▶ [JOB A] How many lines of the records below contain the word "Kota"? Count them and reply with the number alone.

▶ [PASSAGE SHOWN]

=== Section Start ===

Although the Government-run eleven-plus exam selection exam for all children had now been abolished, voluntary selection tests continue in certain areas, where some of the original grammar schools have been retained.  These areas include: Northern Ireland and some English counties and districts including Devon, Dorset, Kent, Buckinghamshire, Essex, Birmingham, Trafford, Wiltshire, North Yorkshire, Calderdale, Kirklees, Wirral, Warwickshire, Gloucestershire, Lincolnshire and some London boroughs such as Bexley, Kingston-upon-Thames and Redbridge.  There have been various (so far unsuccessful) attempts by campaigners to abolish all remaining grammar schools.  The remaining grammar schools are now thus still selective, typically taking the top 10-25% of those from the local catchment area.  Some of the still-existing grammar schools in the United Kingdom can trace their history back to earlier than the sixteenth century.

=== Section End ===

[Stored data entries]
=== Section Start ===

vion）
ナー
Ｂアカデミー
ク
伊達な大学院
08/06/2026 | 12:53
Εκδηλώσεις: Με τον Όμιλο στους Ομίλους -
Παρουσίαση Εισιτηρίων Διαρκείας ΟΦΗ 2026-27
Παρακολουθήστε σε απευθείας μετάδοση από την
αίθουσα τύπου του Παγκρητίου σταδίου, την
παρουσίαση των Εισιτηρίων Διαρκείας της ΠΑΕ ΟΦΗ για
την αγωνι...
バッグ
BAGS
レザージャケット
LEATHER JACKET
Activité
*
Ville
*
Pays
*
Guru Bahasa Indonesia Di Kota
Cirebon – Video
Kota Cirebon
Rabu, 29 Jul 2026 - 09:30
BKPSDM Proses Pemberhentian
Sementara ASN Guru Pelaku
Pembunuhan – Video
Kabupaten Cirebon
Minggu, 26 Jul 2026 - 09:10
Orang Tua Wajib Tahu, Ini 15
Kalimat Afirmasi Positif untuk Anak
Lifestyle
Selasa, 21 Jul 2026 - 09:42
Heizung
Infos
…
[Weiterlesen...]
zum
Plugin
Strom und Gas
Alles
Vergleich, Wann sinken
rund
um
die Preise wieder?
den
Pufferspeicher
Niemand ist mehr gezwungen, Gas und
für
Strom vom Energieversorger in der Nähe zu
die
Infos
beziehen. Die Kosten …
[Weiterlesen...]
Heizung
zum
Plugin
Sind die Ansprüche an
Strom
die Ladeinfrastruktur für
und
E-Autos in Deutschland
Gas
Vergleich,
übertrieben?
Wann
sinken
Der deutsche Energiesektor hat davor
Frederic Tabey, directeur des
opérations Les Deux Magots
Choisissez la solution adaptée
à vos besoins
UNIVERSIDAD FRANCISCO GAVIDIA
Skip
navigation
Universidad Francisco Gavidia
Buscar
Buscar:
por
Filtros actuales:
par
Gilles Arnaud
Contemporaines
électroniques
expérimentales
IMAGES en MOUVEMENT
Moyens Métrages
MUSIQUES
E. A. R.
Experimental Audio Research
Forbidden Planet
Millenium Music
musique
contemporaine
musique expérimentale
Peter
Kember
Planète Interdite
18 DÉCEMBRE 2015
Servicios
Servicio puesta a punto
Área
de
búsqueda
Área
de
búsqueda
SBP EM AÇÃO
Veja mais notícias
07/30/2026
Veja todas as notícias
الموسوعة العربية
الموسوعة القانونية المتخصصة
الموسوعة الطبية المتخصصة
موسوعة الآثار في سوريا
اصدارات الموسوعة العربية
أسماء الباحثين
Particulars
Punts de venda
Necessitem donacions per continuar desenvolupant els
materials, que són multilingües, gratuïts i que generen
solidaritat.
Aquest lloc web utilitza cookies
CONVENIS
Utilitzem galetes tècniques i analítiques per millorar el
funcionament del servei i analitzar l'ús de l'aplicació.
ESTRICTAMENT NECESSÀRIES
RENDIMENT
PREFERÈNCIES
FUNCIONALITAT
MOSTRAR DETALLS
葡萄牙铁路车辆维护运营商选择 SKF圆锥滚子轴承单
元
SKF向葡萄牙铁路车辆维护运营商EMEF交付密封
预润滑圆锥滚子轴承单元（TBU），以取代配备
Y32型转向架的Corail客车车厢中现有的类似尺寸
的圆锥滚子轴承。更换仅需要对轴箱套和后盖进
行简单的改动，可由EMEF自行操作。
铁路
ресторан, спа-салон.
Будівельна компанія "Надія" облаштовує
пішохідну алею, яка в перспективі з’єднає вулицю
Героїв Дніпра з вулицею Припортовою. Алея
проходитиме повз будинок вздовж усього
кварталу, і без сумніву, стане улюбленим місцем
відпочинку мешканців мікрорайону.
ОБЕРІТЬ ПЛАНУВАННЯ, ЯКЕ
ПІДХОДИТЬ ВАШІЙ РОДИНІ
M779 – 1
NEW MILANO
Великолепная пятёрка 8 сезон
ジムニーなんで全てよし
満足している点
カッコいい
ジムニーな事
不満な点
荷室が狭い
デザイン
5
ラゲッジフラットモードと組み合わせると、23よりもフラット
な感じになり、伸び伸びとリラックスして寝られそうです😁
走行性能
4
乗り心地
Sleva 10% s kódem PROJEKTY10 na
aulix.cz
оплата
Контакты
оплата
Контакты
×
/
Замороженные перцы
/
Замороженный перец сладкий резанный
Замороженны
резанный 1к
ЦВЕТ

=== Section End ===

▶ [JOB B] Can you return the entire passage on grammar schools from above, reproducing every word and punctuation mark without any change?

▶ [EXERCISE ANSWER A] 2

▶ [EXERCISE ANSWER B]
Although the Government-run eleven-plus exam selection exam for all children had now been abolished, voluntary selection tests continue in certain areas, where some of the original grammar schools have been retained.  These areas include: Northern Ireland and some English counties and districts including Devon, Dorset, Kent, Buckinghamshire, Essex, Birmingham, Trafford, Wiltshire, North Yorkshire, Calderdale, Kirklees, Wirral, Warwickshire, Gloucestershire, Lincolnshire and some London boroughs such as Bexley, Kingston-upon-Thames and Redbridge.  There have been various (so far unsuccessful) attempts by campaigners to abolish all remaining grammar schools.  The remaining grammar schools are now thus still selective, typically taking the top 10-25% of those from the local catchment area.  Some of the still-existing grammar schools in the United Kingdom can trace their history back to earlier than the sixteenth century.